Opposition Gears Up for ‘Decisive Stage’ of Protests
Civil Georgia, Tbilisi / 21 Apr.'09 / 00:55

Protesters will reconvene outside the Parliament at 3pm on Tuesday for, as the opposition says, decisive stage of its campaign to force President Saakashvili to resign.

Protests, which started on April 9, took a break for Easter celebrations; small group of opposition activists, however, kept rallying round-the-clock outside the Parliament, the presidential residence and public TV.

On April 20 leaders of opposition parties, which are behind the ongoing protests, gathered in the office of Conservative Party to discus the action plan. After the meeting the opposition leaders said that supporters from eastern Georgia would join the rally in Tbilisi from April 21 and from other provinces in following days. The opposition plans to announce some of the details of its action plan at the rally outside the Parliament.

Salome Zourabichvili, leader of Georgia’s Way party, said after the meeting that involvement of supporters from the provincial region was of “symbolic nature” with goal to make provinces part of the campaign and its primary aim was not to increase turnout of supporters at the rallies.

“This wave, which we are launching from tomorrow, should have daily increasing momentum,” she said.

After the meeting the opposition parties released a joint statement, which was posted on the Conservative Party’s website, saying that “Saakashvili’s authoritarian regime has extremely complicated peaceful and constitutional power transition.”

“But despite of that, we are fully aware and we have numerously stated, that pushing political processes out of constitutional course contains more danger for the country,” the statement reads.

It also says that series of attacks on opposition activists and participants of the demonstrations aimed at “dragging the opposition into a violent confrontation,” which will be a pretext for the authorities “to legitimize its violence.”

“The society response to this challenge was effective and adequate, without responding violence with the violence,” the statement reads. “Morally and politically bankrupt authorities have nothing left except of resorting to larger scale provocations… Each and every call or step made by us will be legal and non-violent. We will achieve Saakashvili’s resignation through endurance and firmness.”

On April 20 the Interior Ministry posted on its website a brief video footage showing a young man, said to be an opposition activist. In the footage, the man is telling investigators in front of camera that some opposition representatives, whom he does not specify, wanted to use his trivial quarrel over car incident, not related with politics, for portraying as a politically-motivated attack on the opposition activist.

The release of the video came amid increasing criticism of the police for, as the opposition and some human rights groups call it, “turning a blind eye” on cases of attacks on opposition activists and its supporters.
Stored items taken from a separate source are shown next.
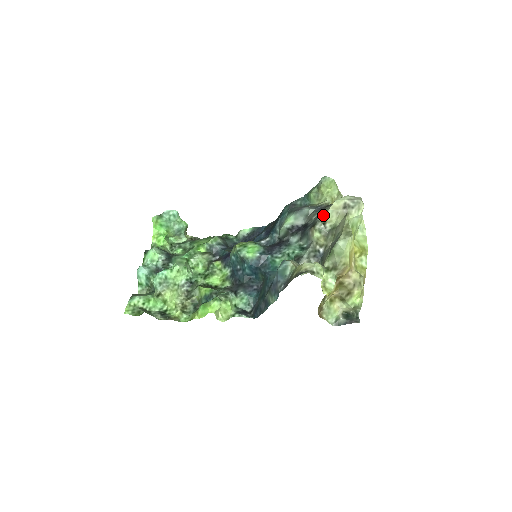
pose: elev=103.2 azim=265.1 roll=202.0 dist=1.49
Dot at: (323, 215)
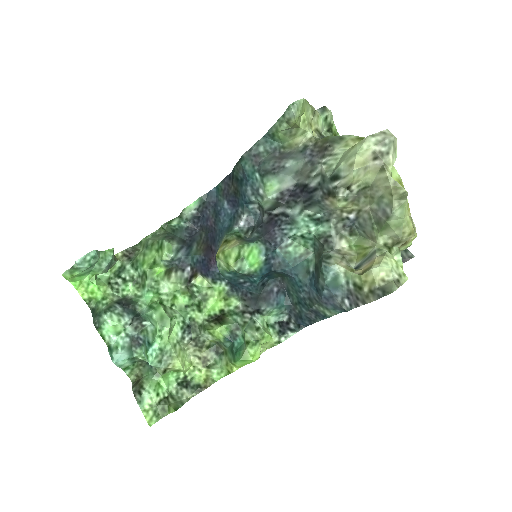
Dot at: (344, 179)
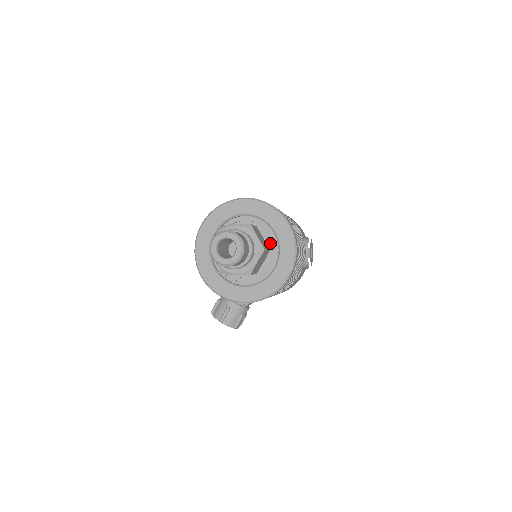
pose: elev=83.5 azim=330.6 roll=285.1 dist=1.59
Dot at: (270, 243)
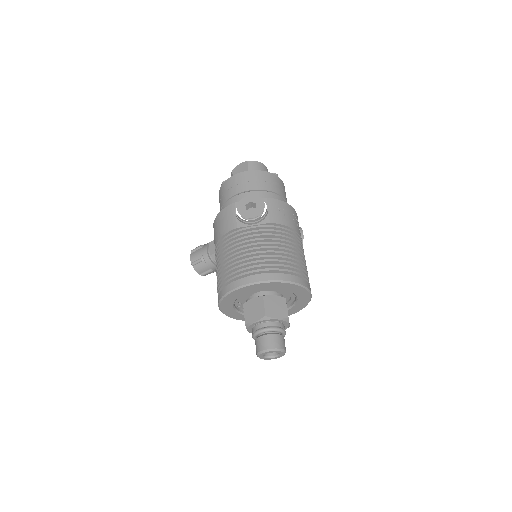
Dot at: (287, 297)
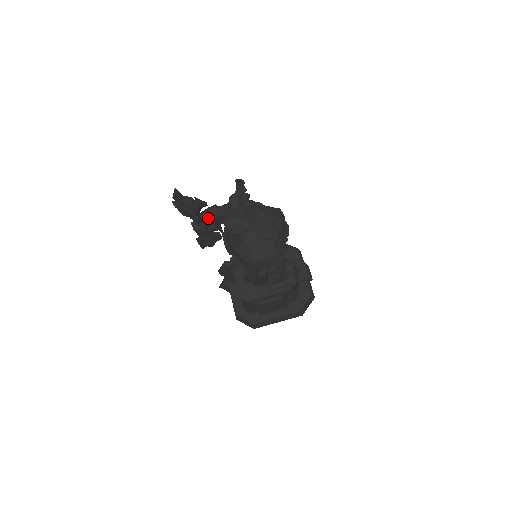
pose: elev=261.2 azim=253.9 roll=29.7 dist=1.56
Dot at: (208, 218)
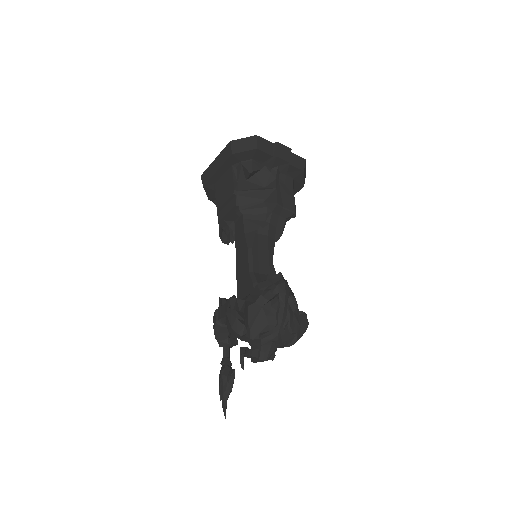
Dot at: (226, 337)
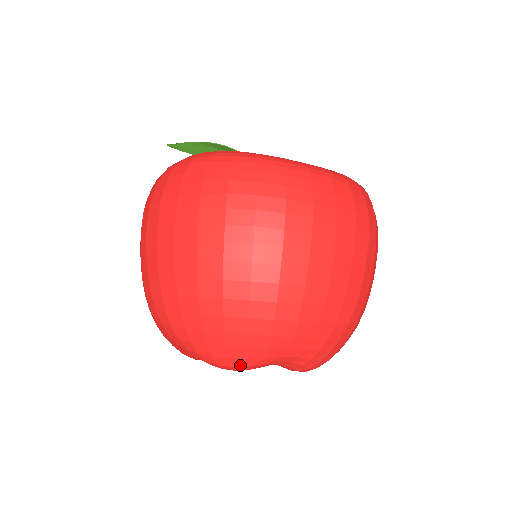
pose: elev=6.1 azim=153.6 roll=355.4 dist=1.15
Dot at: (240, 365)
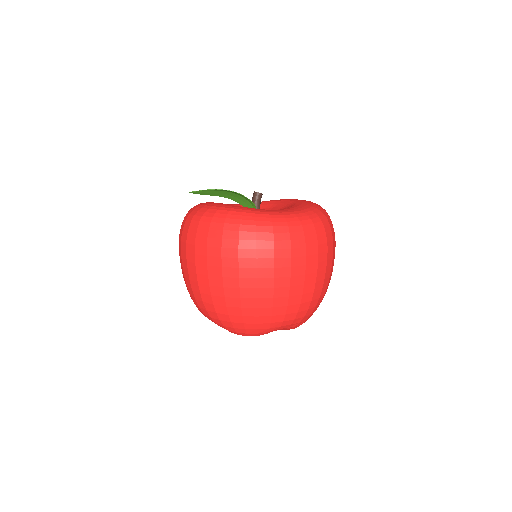
Dot at: (253, 335)
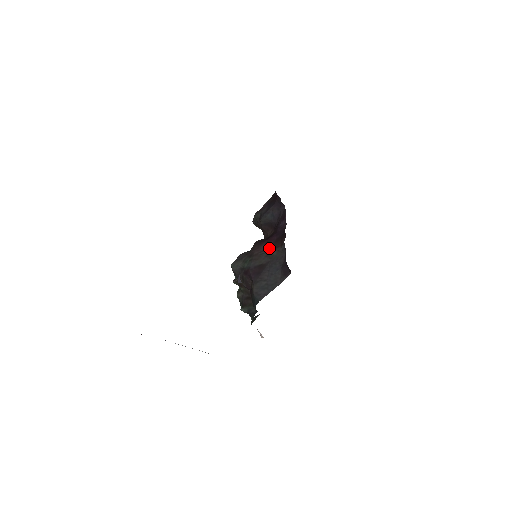
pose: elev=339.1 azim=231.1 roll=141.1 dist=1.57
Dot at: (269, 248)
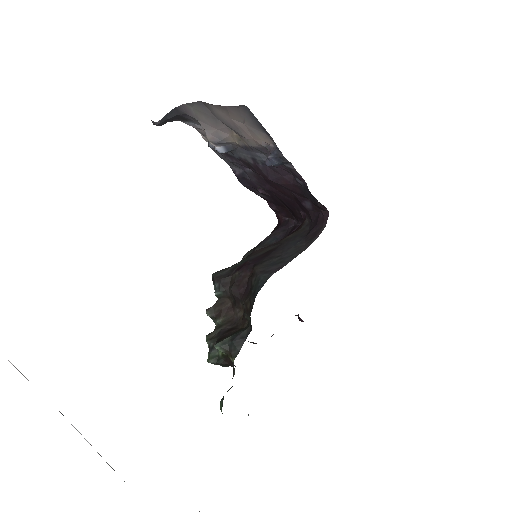
Dot at: occluded
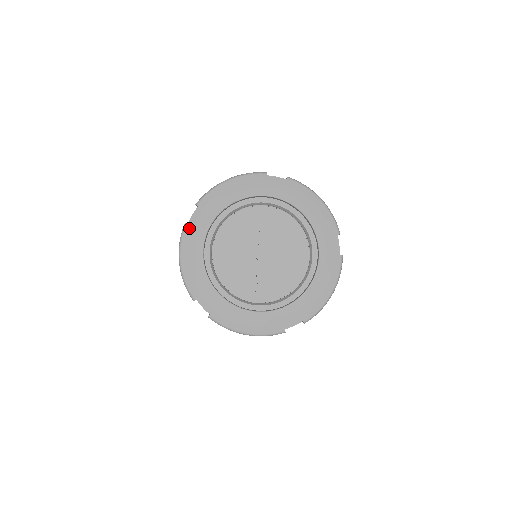
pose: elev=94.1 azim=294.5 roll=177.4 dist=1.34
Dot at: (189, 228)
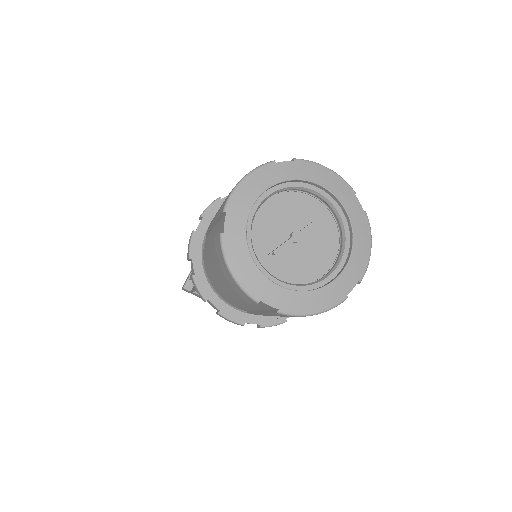
Dot at: (274, 166)
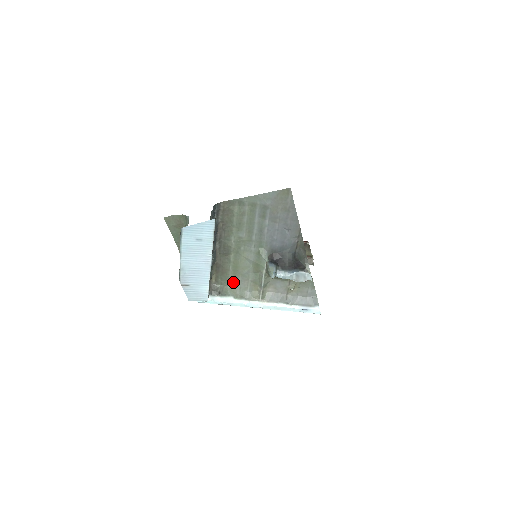
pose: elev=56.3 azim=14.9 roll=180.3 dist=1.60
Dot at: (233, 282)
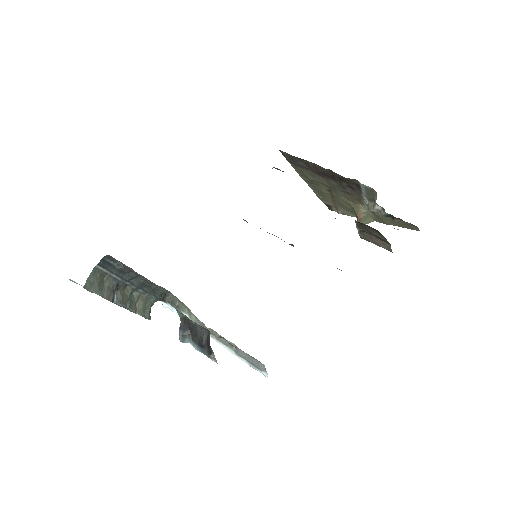
Dot at: occluded
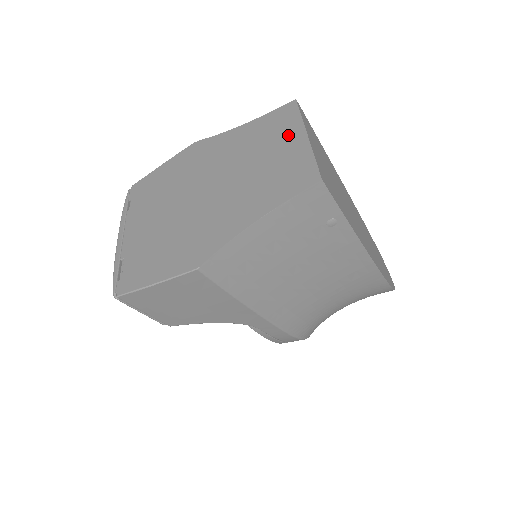
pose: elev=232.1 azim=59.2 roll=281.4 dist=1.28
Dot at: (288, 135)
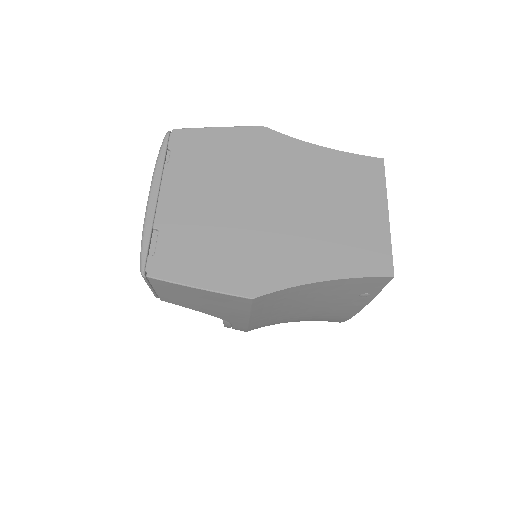
Dot at: (370, 199)
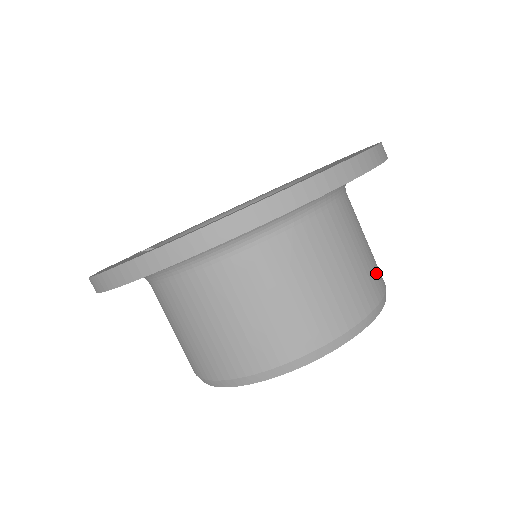
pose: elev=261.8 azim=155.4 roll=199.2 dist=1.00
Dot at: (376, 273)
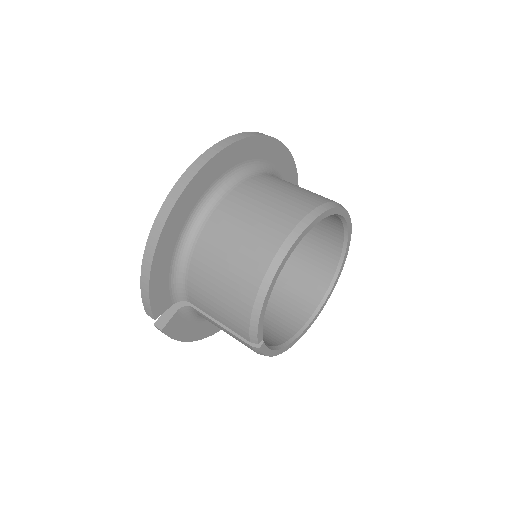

After the video was released, Nino Burjanadze’s Democratic Movement-United Georgia party (DMUG) said that the young man in the video was its activist and the party new about the incident. Roman Kusiani of DMUG said on April 20, that after the incident the man himself offered the portray the quarrel, in which he was beaten, as a politically motivated attack. Kusiani said that the party immediately distanced itself from the man and had never claimed that the incident was politically motivated.